In case of the second category the creditor can not sell
the promissory note since it does not cover any actual debt but
is merely a promises of payment such promissory notes are called
“Cordial Promissory Notes” and my cover a commission or
similar amounts. In
such cases, the Payee can ask the drawer to sell him the said
promissory note for a lesser amount, but discounting is not
permitted as there never was any actual debt on the drawer.
Banking
Activities:
Banking
activities can be categorized as follows:-
a)
Business in usury. This is
forbidden and one must not participate in any form of this
activity and must not receive wages on such activity.
b)
Permissible:
It is permitted to participate in activities which does
not involve usury and can receive wages.
22.
Law of usury is same, be it an
Islamic or non-Islamic Bank.
However, in case of Islamic Bank, the available amount
falls under ‘Unknown Owner’
and must not be utilized without the prior consent of the
Imam or his representative.
But amount available in non-Islamic Banks should be takes
as Savior which does not require permission from Imam or his
representatives.
Bills of Exchange:
A bank makes payment to a supplier upon instruction from
their client, of an amount due by him to cover the cost of goods
he has received.
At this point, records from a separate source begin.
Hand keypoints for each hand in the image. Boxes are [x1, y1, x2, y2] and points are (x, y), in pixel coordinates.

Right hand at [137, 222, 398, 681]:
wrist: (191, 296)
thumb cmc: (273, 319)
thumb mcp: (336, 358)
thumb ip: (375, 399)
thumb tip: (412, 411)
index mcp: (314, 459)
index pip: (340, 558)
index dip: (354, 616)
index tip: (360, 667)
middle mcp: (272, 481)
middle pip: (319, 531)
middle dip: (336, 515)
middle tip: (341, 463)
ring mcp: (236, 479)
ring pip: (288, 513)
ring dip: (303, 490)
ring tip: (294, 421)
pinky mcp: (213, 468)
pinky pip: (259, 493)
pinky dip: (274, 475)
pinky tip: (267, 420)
The
client may ask the bank ether to debit his account with them or
pay cash to cover the bill.
In both cases, the deal is legal and correct.
23.
Is the bank allowed to receive
commission for such service?
The answer is : Yes, since the bank has refrained from
using the ‘Right of Rejection’ they are allowed to charge a
fee.
24.
There is no difference in the rule
relating to Bills of Exchange with any bank, be it Islamic or
non-Islamic, since negotiations of bills of exchange are all one
and the same.
Insurance:
Insurance policy is an agreement
between an insurance company and an individual whereby the
insurer undertakes to compensate for loss or damage of the
subject of insurance for a specified period, against payment of
annual, halfyearly, quarterly or monthly premium by the insured.
25.
Insurance may cover life,
property, vehicles, aeroplane or ships, against partial or total
loss
26.
The insurance has to request the
insurer for insurance cover, giving details of the subject to be
insured and mode of payment of premium etc.
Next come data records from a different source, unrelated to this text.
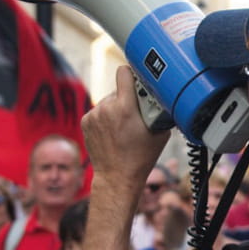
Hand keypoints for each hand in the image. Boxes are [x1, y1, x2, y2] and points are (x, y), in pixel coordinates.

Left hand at [81, 66, 170, 190]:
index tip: (138, 80)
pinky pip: (99, 112)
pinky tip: (112, 132)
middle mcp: (106, 108)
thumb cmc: (141, 157)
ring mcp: (93, 115)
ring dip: (116, 109)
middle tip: (136, 115)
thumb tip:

The insurer then accepts the proposal.
27.
The insurer then considers the
insured’s request and accepts the risk.
They specify the premium for the value of the risk
covered and issues the insurance policy.
28.
Insurance is allowed in all its
forms. The insurer
is taking the risk of compensating loss and the insured is
paying for this.
29.
If the insurance company fails to
fulfill its obligation, the insured can cancel the policy and
demand refund of premium.
30.
If the insured fails to pay the
Premium as agreed upon, the insurer is not liable to honour any
claim or refund any premium paid by the insured.
31.
Insurance cover is for a specified
period as agreed by both parties.
Goodwill:
It is customary in some countries to charge goodwill on
property deals. At
times, a tenant refuses to pay increased rent and instead of
vacating the premises, he hands it over to another tenant after
receiving a goodwill amount, without the consent of the
landlord. This is not allowed since the property negotiated by
the tenant, does not belong to him.
If, however, the landlord has no right to increase the
rent, or demand the place to be vacated, theTenant is then
allowed to negotiate with a new tenant and receive goodwill from
him.
32.
If there exists a rent control law
enforced by the state, the landlord will have no right to
increase rent or to demand the property to be vacated.
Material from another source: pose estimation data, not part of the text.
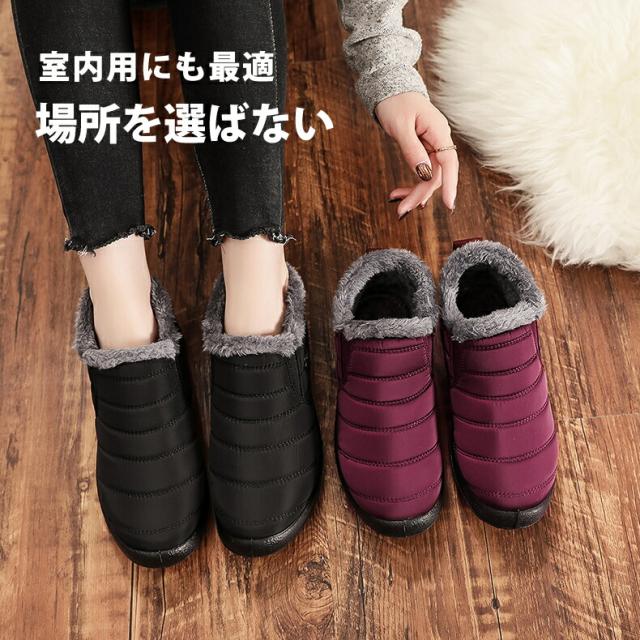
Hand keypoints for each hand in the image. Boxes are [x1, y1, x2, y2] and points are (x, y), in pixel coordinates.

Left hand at [375, 92, 458, 217]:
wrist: (390, 88)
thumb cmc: (395, 102)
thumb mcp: (400, 126)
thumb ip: (412, 149)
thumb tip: (424, 174)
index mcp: (438, 131)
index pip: (449, 162)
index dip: (450, 185)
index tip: (449, 205)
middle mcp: (440, 140)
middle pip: (437, 174)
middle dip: (421, 194)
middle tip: (401, 212)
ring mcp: (433, 145)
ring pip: (430, 176)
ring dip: (415, 192)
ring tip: (398, 206)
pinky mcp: (425, 150)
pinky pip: (423, 171)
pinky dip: (413, 184)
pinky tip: (401, 194)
In case the tenant, taking advantage of these
restrictions, negotiate and receive goodwill from a new tenant,
it is forbidden.
33.
If there is no rent control law,
the landlord may charge a lower rent than the prevailing ate,
but takes goodwill while promising of maintain the same rent at
renewal. In such
cases, the tenant is allowed to negotiate with a new tenant and
receive proportionate amount of goodwill.